A businessman who has contracted heavy debts will find his credit cut off. Until he has begun to settle the old obligations, he cannot carry on his business. Our old sins must be paid for before we can continue with the business of living.
Reparation is the act of paying for our sins. When that is done, God's pardon is available to us. His pardon means a restoration of the relationship of love, just as if we offended a friend, we do not consider that we are forgiven until the friend loves us again.
God's mercy is always present. His forgiveness is forever ready, but it does not become operative until we show Him that we really value it.
The father of the prodigal son had forgiveness always waiting in his heart; but the prodigal son could not avail himself of it until he had such a change of disposition that he asked to be forgiven and offered to do penance as a servant in his father's house.

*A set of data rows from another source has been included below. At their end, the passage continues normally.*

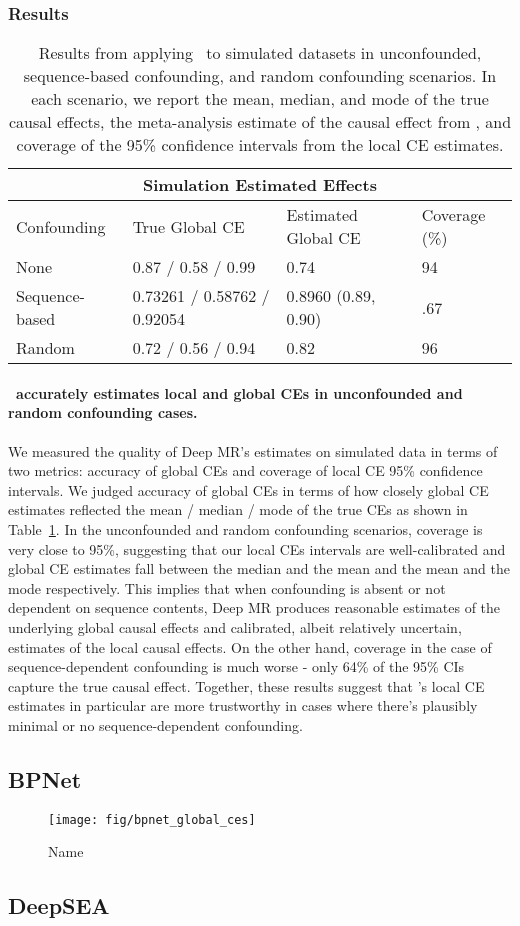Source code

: \subsubsection{Results}%
\label{ssub:sim_results}
\begin{table}
    \begin{tabular}{ |p{3cm}||p{5cm}|p{5cm}|p{3cm}| }
     \hline
     \multicolumn{4}{|c|}{Simulation Estimated Effects} \\
     \hline
     Confounding & True Global CE & Estimated Global CE & Coverage (\%) \\
     \hline
     None & 0.87 / 0.58 / 0.99 & 0.74 & 94   \\
     \hline
     Sequence-based & 0.73261 / 0.58762 / 0.92054 & 0.8960 (0.89, 0.90) &  .67 \\
     \hline
     Random & 0.72 / 0.56 / 0.94 & 0.82 & 96 \\
     \hline
    \end{tabular}
    \caption{Results from applying \method\ to simulated datasets in unconfounded, sequence-based confounding, and random confounding scenarios. In each scenario, we report the mean, median, and mode of the true causal effects, the meta-analysis estimate of the causal effect from \method, and coverage of the 95\% confidence intervals from the local CE estimates.}
    \label{tab:sim_results}

\end{table}

\paragraph{\method\ accurately estimates local and global CEs in unconfounded and random confounding cases.}%
\label{par:sim_res_1}
We measured the quality of Deep MR's estimates on simulated data in terms of two metrics: accuracy of global CEs and coverage of local CE 95\% confidence intervals. We judged accuracy of global CEs in terms of how closely global CE estimates reflected the mean / median / mode of the true CEs as shown in Table~\ref{tab:sim_results}. In the unconfounded and random confounding scenarios, coverage is very close to 95\%, suggesting that our local CEs intervals are well-calibrated and global CE estimates fall between the median and the mean and the mean and the mode respectively. This implies that when confounding is absent or not dependent on sequence contents, Deep MR produces reasonable estimates of the underlying global causal effects and calibrated, albeit relatively uncertain, estimates of the local causal effects. On the other hand, coverage in the case of sequence-dependent confounding is much worse - only 64\% of the 95\% CIs capture the true causal effect. Together, these results suggest that \method's local CE estimates in particular are more trustworthy in cases where there's plausibly minimal or no sequence-dependent confounding.

\subsection{BPNet}
\begin{figure}[htpb]
	\centering
	\texttt{[image: fig/bpnet\_global\_ces]}
	\caption{Name}%
	\label{fig:bpnet_global_ces}
\end{figure}

\subsection{DeepSEA}


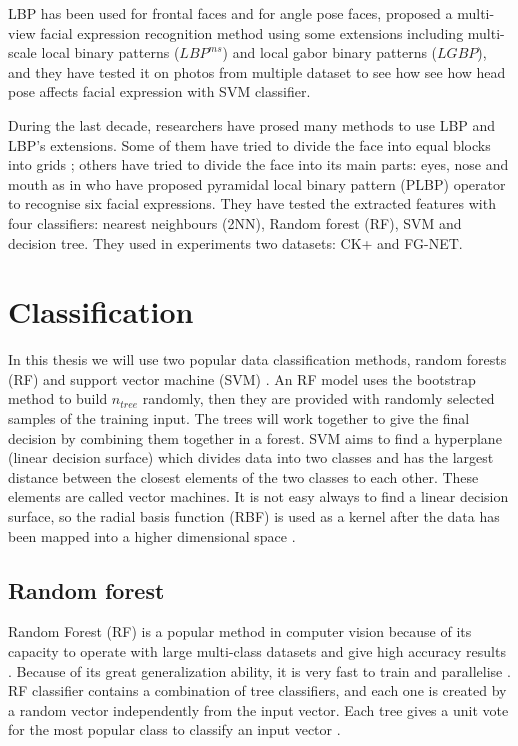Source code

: LBP has been used for frontal faces and for angle pose faces, \citep{moore2011local} proposed a multi-view facial expression recognition method using  some extensions including multi-scale local binary patterns ($LBP^{ms}$) and local gabor binary patterns ($LGBP$), and they have tested it on photos from multiple dataset \citep{gross2010multi} to see how see how head pose affects facial expression with SVM classifier. 

During the last decade, researchers have prosed many methods to use LBP and LBP's extensions. Some of them have tried to divide the face into equal blocks into grids \citep{moore2011local}; others have tried to divide the face into its main parts: eyes, nose and mouth as in \citet{khan2013framework} who have proposed pyramidal local binary pattern (PLBP) operator to recognise six facial expressions. They have tested the extracted features with four classifiers: nearest neighbours (2NN), Random forest (RF), SVM and decision tree. They used in experiments two datasets: CK+ and FG-NET.  






\section{Classification}
\label{sec:ch1_Classification}
In this thesis we will use two popular data classification methods, random forests (RF) \citep{breiman2001random} and support vector machine (SVM) \citep{cortes1995support}. An RF model uses the bootstrap method to build $n_{tree}$ randomly, then they are provided with randomly selected
 samples of the training input. The trees will work together to give the final decision by combining them together in a forest. SVM aims to find a hyperplane (linear decision surface) which divides data into two classes and has the largest distance between the closest elements of the two classes to each other. These elements are called vector machines. It is not easy always to find a linear decision surface, so the radial basis function (RBF) is used 
as a kernel after the data has been mapped into a higher dimensional space \citep{davison2014micro}.

\subsection{Random forest}

Random Forest (RF) is a popular method in computer vision because of its capacity to operate with  large multi-class datasets and give high accuracy results \citep{fanelli2011real}. Because of its great generalization ability, it is very fast to train and parallelise \citep{breiman2001random,belle2008detection}. RF classifier contains a combination of tree classifiers, and each one is created by a random vector independently from the input vector. Each tree gives a unit vote for the most popular class to classify an input vector \citep{breiman1999}.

So long as we continue our attachment to evil, forgiveness is impossible; it is as simple as the law, which says that living in the deep recesses of a cave makes sunlight unavailable to us. Pardon is not automatic — to receive it, we have to make ourselves pardonable.
The proof of our sorrow over having offended is our readiness to root out the vice that caused the offence. The man who holds a violent grudge against his neighbour and who confesses it in the Sacrament of Penance cannot be forgiven unless he forgives his enemy.
"If you do not forgive, your Father Who is in Heaven will not forgive your transgressions either" (Mk.11:26).